Source text
__________________________________________________

Now that you've tried out the command line in a browser, let's see how it works on your computer.

1. Mac: Accessing the command line

If you have a Mac, you actually have two operating systems installed. You have the Mac operating system that you typically interact with, and you have a Unix operating system that you can interact with via the terminal. To find the terminal, you can go to Applications > Utilities and find the application called "Terminal.app". The pathname (remember our Command Line tutorial above) is: /Applications/Utilities/Terminal.app Double click on Terminal.app. You are now in the Unix terminal on your Mac machine.

2. Windows: Accessing Linux-like command line

If you are on a Windows machine, you can install MoabXterm, a Linux-like environment that will allow you to run basic Unix commands and to SSH/SFTP. You can install it from here:

	http://mobaxterm.mobatek.net

3. Unix/Linux Tutorials

Now that you have access to the shell/terminal on your computer, you can run through additional tutorials. Students in the lab have found these tutorials useful:

	Learning the shell
	http://linuxcommand.org/lc3_learning_the_shell.php

	UNIX Tutorial for Beginners
	http://www.ee.surrey.ac.uk/Teaching/Unix/

2. Text editors

Throughout your coding, you'll want to use a text editor to write and read your code. While Word or Pages are easy to work with, they add invisible characters and are not saved in a format that can be input into other programs easily.

If you like to work in the terminal you can use terminal-based text editors like vi/vim:

	http://www.vim.org/

Alternatively you may want a GUI-based text editor, like VSCodium:

	https://vscodium.com/

Or Sublime:

	https://www.sublimetext.com/

3. Introduction to python

There are many different languages that we can write code or scripts in for analyzing our data. One of the most commonly used langauges in bioinfomatics is python. The tutorial at codecademy can help you get started with learning python syntax, though there are many other places to learn coding in python.

	https://www.codecademy.com/learn/learn-python-3

For advanced python, you can run through the Python Data Science Handbook:

	https://github.com/jakevdp/PythonDataScienceHandbook

For visualizing what your python code is actually doing:

	http://pythontutor.com/visualize.html#mode=display

4. Introduction to R

Other than working within the terminal (command line), and writing codes in python, the other key component to doing bioinformatics is being able to do statistics. For our lab, nearly all the statistical analysis we do will be in R. R is a "free software environment for statistical computing and graphics": https://www.r-project.org.

Here is how you can obtain R and R studio (a user-friendly environment for running R):

	https://www.youtube.com/watch?v=dRH-SasnzzU

Similar to python, there are many tutorials for R, but one that many trainees in the lab have found useful is:

	https://www.datacamp.com/courses/free-introduction-to-r

Alternatively, Data Carpentry has in Intro to R course:

	http://datacarpentry.org/R-ecology-lesson/index.html

Here are videos for how to do basic computation in R, and basic programming in R:

	https://www.youtube.com/watch?v=3xriAzqc-fw
	https://www.youtube.com/watch?v=S6EVGoV8PpU		

For advanced R practice, you can run through R for Data Science:

	http://r4ds.had.co.nz

R for Data Science solutions are available here:

	https://jrnold.github.io/r4ds-exercise-solutions/

Or you can work in R studio using the swirl R package:

	https://swirlstats.com/students.html

5. Introduction to SSH and SFTP

For many of the types of analysis we do, you won't be able to run the analyses on your local computer. Instead, you'll need to access a computer cluster.

__________________________________________________

The task
Could you repeat, word for word, the stretch of the coding tutorial text starting at "R for Data Science solutions" and ending at "a computer cluster."?

__________________________________________________

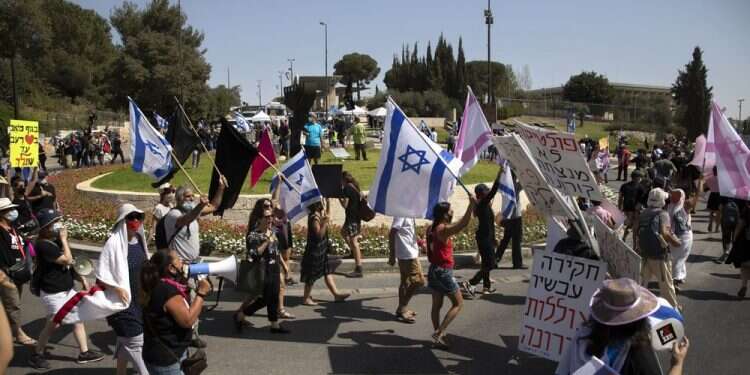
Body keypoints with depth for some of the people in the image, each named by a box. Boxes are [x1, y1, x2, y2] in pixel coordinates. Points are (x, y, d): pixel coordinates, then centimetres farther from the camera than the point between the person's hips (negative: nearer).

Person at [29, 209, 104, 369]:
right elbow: (67, 260, -25)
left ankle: (84, 353, 21)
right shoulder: (43, 245, -23)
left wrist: (81, 279, 11)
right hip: (53, 293, -9)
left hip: (67, 289, 9)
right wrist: (64, 240, -19)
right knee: (53, 324, 2)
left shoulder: (56, 240, 7)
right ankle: (37, 355, 23)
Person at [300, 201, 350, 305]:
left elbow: (327, 216, 24)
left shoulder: (319, 215, 4)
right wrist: (324, 223, -35)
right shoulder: (314, 218, -23)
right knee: (312, 276, 1)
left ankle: (336, 294, 21)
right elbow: (319, 235, -26)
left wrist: (328, 203, 15)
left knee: (327, 272, 14)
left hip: (321, 250, 10)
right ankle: (306, 299, 13)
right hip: (315, 251, -10)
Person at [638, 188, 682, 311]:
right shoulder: (662, 214, -15)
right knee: (666, 283, 10)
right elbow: (664, 232, -27)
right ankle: (673, 306, 23)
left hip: (645, 253, 5)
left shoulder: (643, 214, 3)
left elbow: (639, 232, 6)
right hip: (659, 256, -5)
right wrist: (675, 242, -15)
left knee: (643, 280, 18)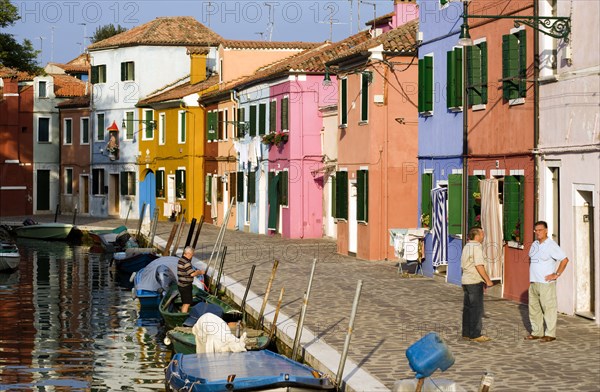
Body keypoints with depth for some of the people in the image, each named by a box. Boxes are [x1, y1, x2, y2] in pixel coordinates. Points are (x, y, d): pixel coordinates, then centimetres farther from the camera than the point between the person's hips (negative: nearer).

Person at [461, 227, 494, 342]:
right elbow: (479, 266, -21)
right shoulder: (476, 247, -15)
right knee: (477, 309, -6)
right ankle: (475, 334, -7)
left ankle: (466, 333, 15)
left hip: (466, 281, 9)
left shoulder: (466, 247, 14)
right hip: (475, 282, -9)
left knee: (467, 308, 12)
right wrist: (487, 280, -14)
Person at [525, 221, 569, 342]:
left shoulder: (551, 245, -10)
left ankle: (550, 334, -1)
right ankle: (536, 332, 20)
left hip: (546, 283, -8)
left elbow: (564, 260, -13)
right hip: (533, 282, 8)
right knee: (534, 308, 12)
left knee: (549, 308, -5)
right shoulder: (534, 245, 13)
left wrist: (556, 274, -13)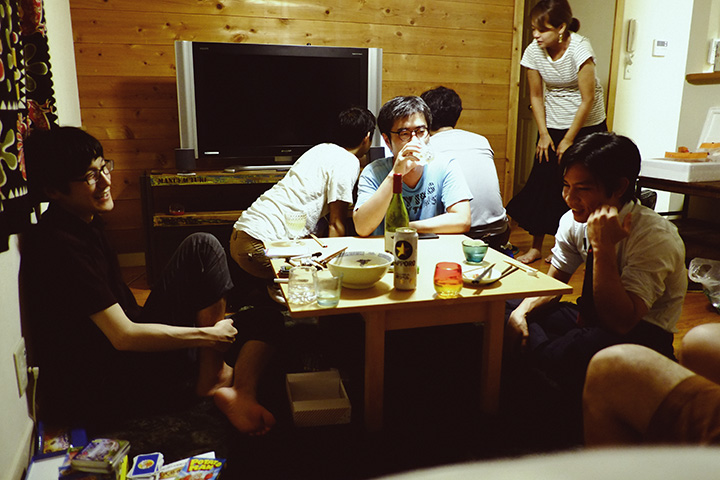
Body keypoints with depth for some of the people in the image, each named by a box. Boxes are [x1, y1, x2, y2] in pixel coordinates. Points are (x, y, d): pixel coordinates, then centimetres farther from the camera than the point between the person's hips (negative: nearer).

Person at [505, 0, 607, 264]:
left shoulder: (580, 49, -21)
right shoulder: (534, 51, -9)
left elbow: (588, 99, -17)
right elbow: (536, 96, 3)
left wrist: (568, 140, -13)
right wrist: (543, 133, -2)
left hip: (586, 126, -3)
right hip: (552, 126, 3)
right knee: (542, 183, -2)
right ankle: (536, 247, 9)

__________________________________________________

Solved problem
R for Data Science solutions are available here:

	https://jrnold.github.io/r4ds-exercise-solutions/

Or you can work in R studio using the swirl R package:

	https://swirlstats.com/students.html

5. Introduction to SSH and SFTP

For many of the types of analysis we do, you won't be able to run the analyses on your local computer. Instead, you'll need to access a computer cluster.